Five different complaints, one single disease. I didn't have five bugs. I had one, wearing five masks.
The fix, in two parts
1. A wall clock, not a loop counter. I stopped counting sleep(1) calls. At the start of each phase, I freeze an absolute deadline: deadline = time.monotonic() + duration. On each tick, the time left is ceil(deadline - now), and the phase ends as soon as now >= deadline. If the loop is saturated and a tick is late, the deadline doesn't move: the session ends at the real configured time, period. The loop's lag no longer stretches time, it catches up. (And it's time.monotonic(), not datetime.now(): you want a clock that never goes backwards, immune to NTP adjustments.)
2. A concurrent broadcast, bounded per client. I rewrote the broadcast to send to all clients in parallel (asyncio.gather), each send wrapped in an asyncio.wait_for(..., timeout=2s). A slow client? Its message is skipped for that round, not disconnected, it's slow, not dead. A truly dead client? Removed. The result: the broadcast is bounded to ~2 seconds worst case, instead of the sum of all sends.
async def makes nothing concurrent. A loop of await send() is still sequential. Concurrency is gather.Proof before declaring victory
I didn't want to “deploy and cross my fingers.” I wrote a test that injects one second of synchronous blocking on every tick, starvation, reproduced on demand.
- Before the fix (loop counter): matching ×2.
- After the fix (wall clock): exact duration, no matter the injected blocking.
And a second test with three clients, a fast one, a slow one (5 s), a dead one, to check the bounded broadcast behaves: the slow one is skipped, the dead one removed, the fast one waits for no one. Both tests pass. Then I deployed.
What I take away
“Asynchronous” does not mean “concurrent.” That's the conceptual mistake at the heart of the whole story. asyncio gives you the possibility of concurrency; it doesn't give it to you for free. A loop that awaits each operation one after another is as sequential as a plain for loop, it just blocks politely.
Never let one client's slowness touch shared state. Anything that talks to the network must have a timeout. One peer's backpressure must never be able to hold everyone's clock hostage.
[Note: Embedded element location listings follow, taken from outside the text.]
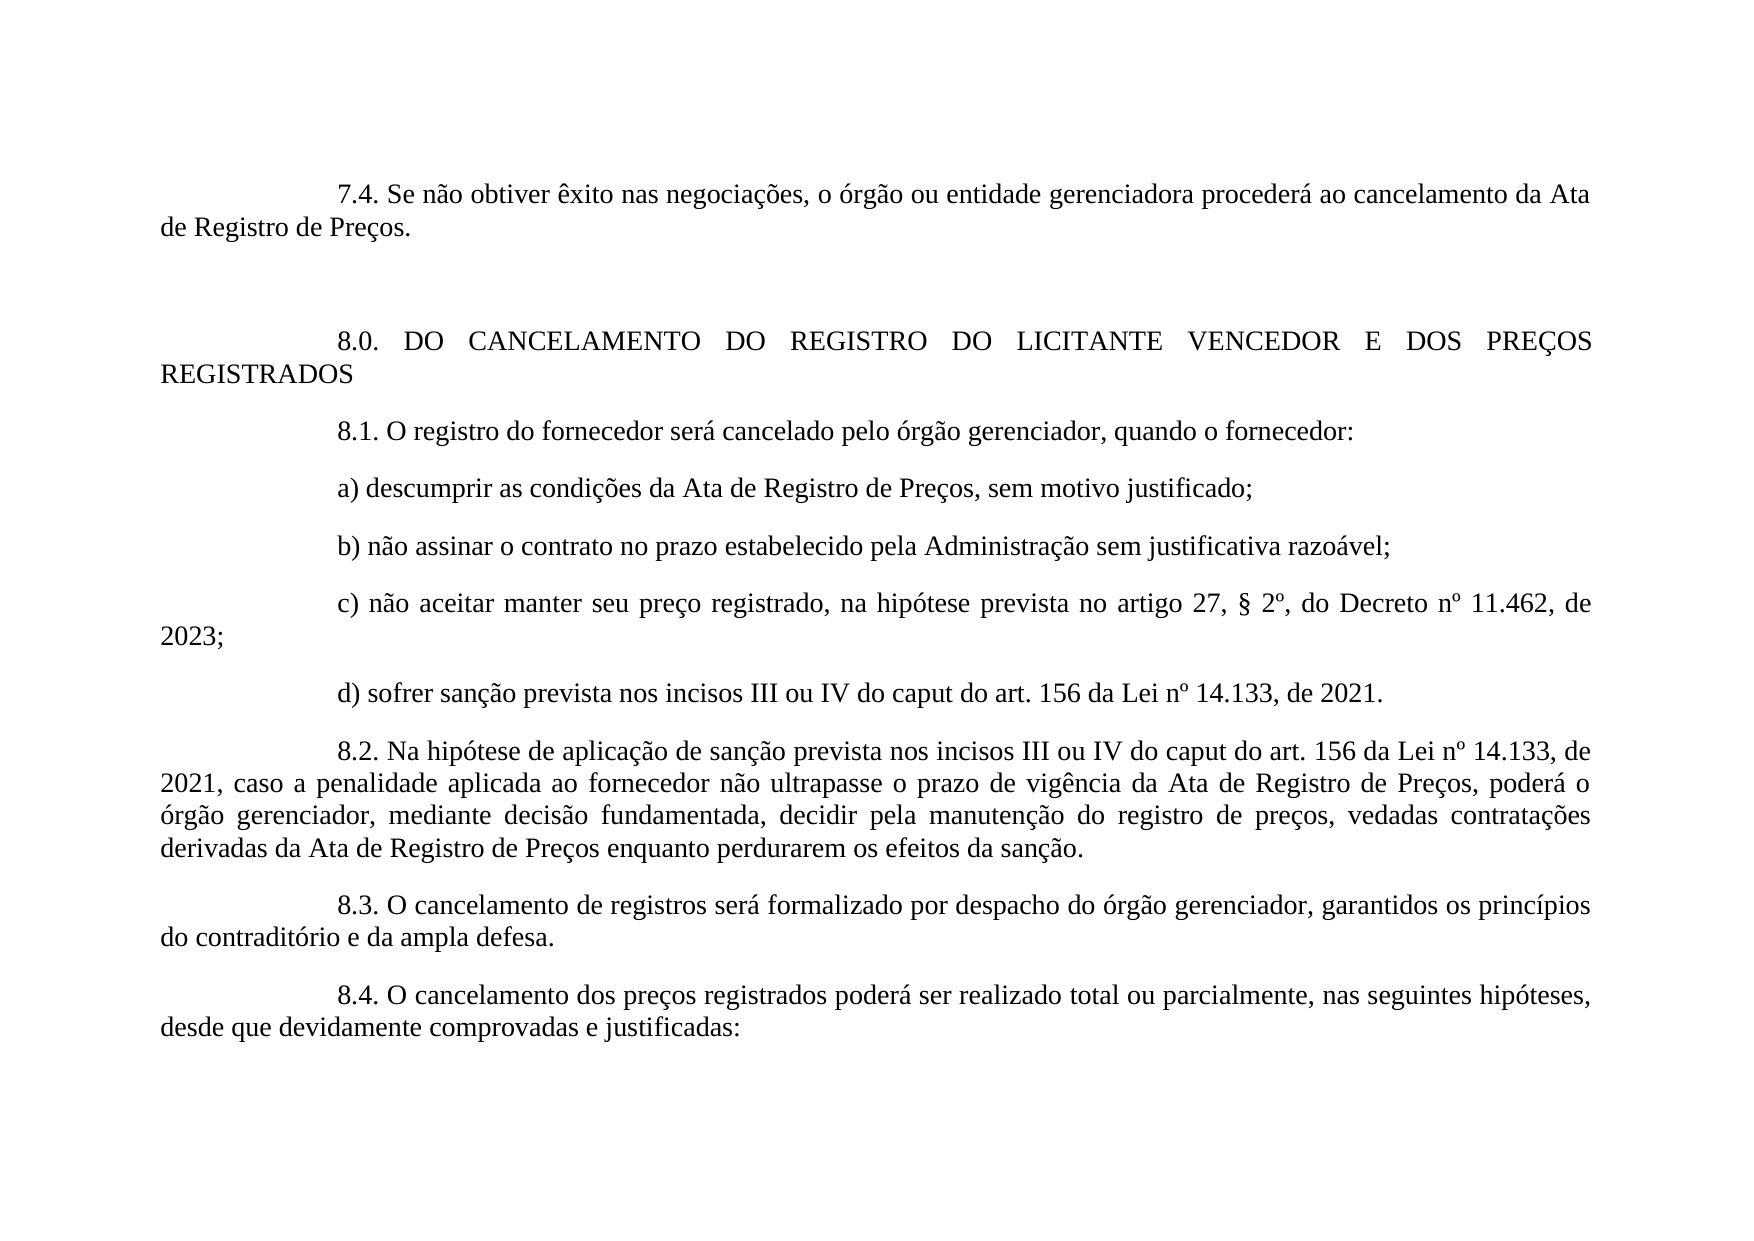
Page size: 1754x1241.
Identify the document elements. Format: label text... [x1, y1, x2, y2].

text 8.4. O cancelamento dos preços registrados poderá ser realizado total ou parcialmente, nas seguintes hipóteses, desde que devidamente comprovadas e justificadas: [160, 978, 1594, 1043]
text 8.2. Na hipótese de aplicação de sanção prevista nos incisos III ou IV do caput do art. 156 da Lei nº 14.133, de 2021, caso a penalidade aplicada ao fornecedor não ultrapasse o prazo de vigência da Ata de Registro de Preços, poderá o órgão gerenciador, mediante decisão fundamentada, decidir pela manutenção do registro de preços, vedadas contratações derivadas da Ata de Registro de Preços enquanto perdurarem os efeitos da sanção. [160, 733, 1594, 863]
text d) sofrer sanção prevista nos incisos III ou IV do caput do art. 156 da Lei nº 14.133, de 2021. [160, 676, 1594, 708]
text 8.1. O registro do fornecedor será cancelado pelo órgão gerenciador, quando o fornecedor: [160, 414, 1594, 447]
text 7.4. Se não obtiver êxito nas negociações, o órgão ou entidade gerenciadora procederá ao cancelamento da Ata de Registro de Preços. [160, 177, 1594, 242]
text c) não aceitar manter seu preço registrado, na hipótese prevista no artigo 27, § 2º, do Decreto nº 11.462, de 2023; [160, 586, 1594, 651]
text a) descumprir as condições da Ata de Registro de Preços, sem motivo justificado; [160, 472, 1594, 504]
text 8.3. O cancelamento de registros será formalizado por despacho do órgão gerenciador, garantidos os princípios do contraditório e da ampla defesa. [160, 888, 1594, 953]
text 8.0. DO CANCELAMENTO DO REGISTRO DO LICITANTE VENCEDOR E DOS PREÇOS REGISTRADOS [160, 324, 1594, 389]
text b) não assinar o contrato no prazo estabelecido pela Administração sem justificativa razoável; [160, 529, 1594, 561]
Measure time with a clock, not with iterations. Counting sleep(1) calls bets that the loop is never late. It always is, eventually.
The shape of your errors is a diagnosis. Clean integer multiples → look for a discrete logic bug. A continuum → look for contention. That single distinction saved me days.
And the meta, because it's the thread of this blog: a Head of IT who isn't a developer by trade put this platform into production with an AI. The AI wrote much of the code. But this bug wasn't solved by code generation, it was solved by reasoning: following the continuum, forming the starvation hypothesis, choosing between “wall clock” and “counter.” The AI was an excellent partner to instrument, measure and write the fix once the cause was understood. The understanding stayed human.
It's exactly what I said three months ago. AI doesn't replace the engineer. It gives them back the time to do the real work: understanding.